The Military Medal* was introduced by Royal Warrant on 25th March 1916. It was awarded to non-commissioned officers and other ranks for "acts of gallantry and devotion to duty in the field." A bar was issued for subsequent awards; on occasions when medals were to be worn, bar-holders wore the ribbon with one or more silver rosettes.
On 21 July 1916, there was an amendment to this Warrant and women were added to the list of recipients.
Awards were announced in the London Gazette (i.e. they were "gazetted") but sadly, the citations were not published and the original documentation explaining the deed for which the award was given has not survived. However, local newspapers were often quick off the mark to interview the relatives of recipients so we can get some understanding of the circumstances under which this award was given.

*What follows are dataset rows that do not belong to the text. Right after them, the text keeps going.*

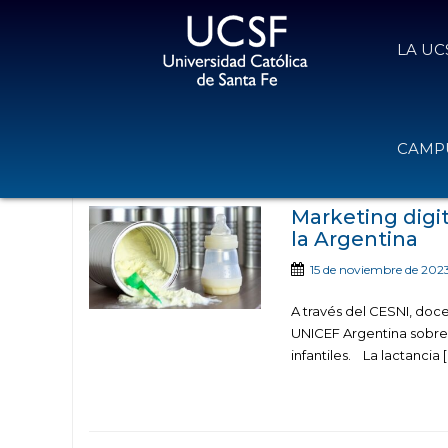
LA UC
Noticias publicadas en la categor
CAMPU
Desarrol
Marketing digi
la Argentina
15 de noviembre de 202
A través del CESNI, doc
UNICEF Argentina sobre 
infantiles. La lactancia [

The men in our list all received medals with King George V's image in Field Marshall's uniform on the obverse and on the reverse, the royal cipher over the words "FOR BRAVERY IN THE FIELD". The number, rank and name of each recipient together with details of the unit are engraved on the side of the medal to be read when it is placed on a flat surface.
There was normally a delay of several months between the action taking place and the announcement of the award for it in the London Gazette. In this interval, many recipients were killed in other actions and never lived to receive their award in person or even to know that they had won it.
Please note also that although an armistice was called in Europe in November 1918, fighting went on in other parts of the world and with that fighting came more acts of bravery - these actions are recorded using the name of the place e.g Salonica.
* Officers and Warrant Officers received the Military Cross.